To Warren it was a nightmare of eternity—a ceaseless round of caring for his stricken men, of helping with the graves, of writing in the record book the names of those who died. Sleep came in snatches when he could catch it or when he became so exhausted that he tottered in his tracks and could not keep his eyelids open. Food was something that Bat Ears brought and set in front of him and he gulped without knowing what it was, without tasting what it was.

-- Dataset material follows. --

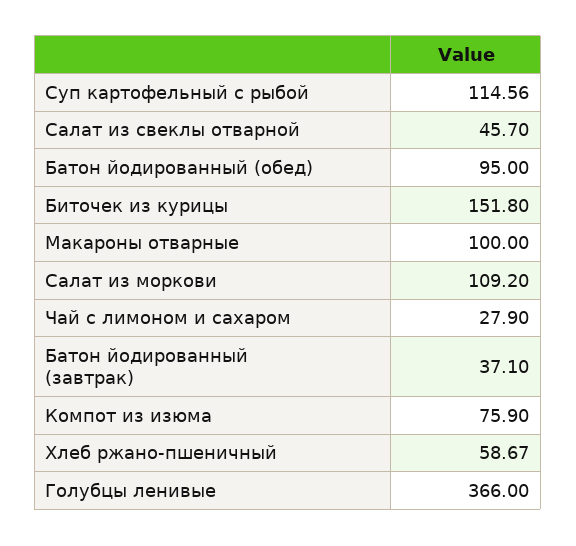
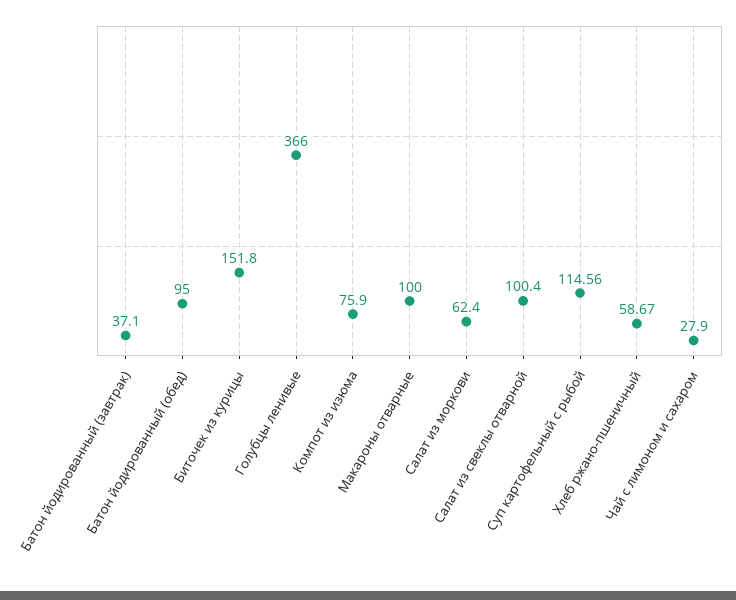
Салат из свеклы отварной: 45.7 -> 100.4
Салат из моркови: 109.2 -> 62.4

Time was a forgotten thing and he lost track of days. He asked what day it was and no one knew nor seemed to care. The sun came up and the sun went down and the moors stretched to their gray horizons, with the lonely wind blowing out of them.

Vaguely he became aware of fewer and fewer men who worked beside him, of fewer stricken men upon the cots. And one day he sat down in his tent and looked across at another haggard face and knew it was nearly over.

“It’s a cruel thing, sir,” said the haggard face.

“Yes, Mr. Barnes,” said Warren. “How many are there left?”

“Three,” said the chaplain, “and two of them are nearly gone. Young Falkner seems to be better, though.”

“Any on their feet?”

“Bat Ears, sir. Just you and I and Bat Ears.”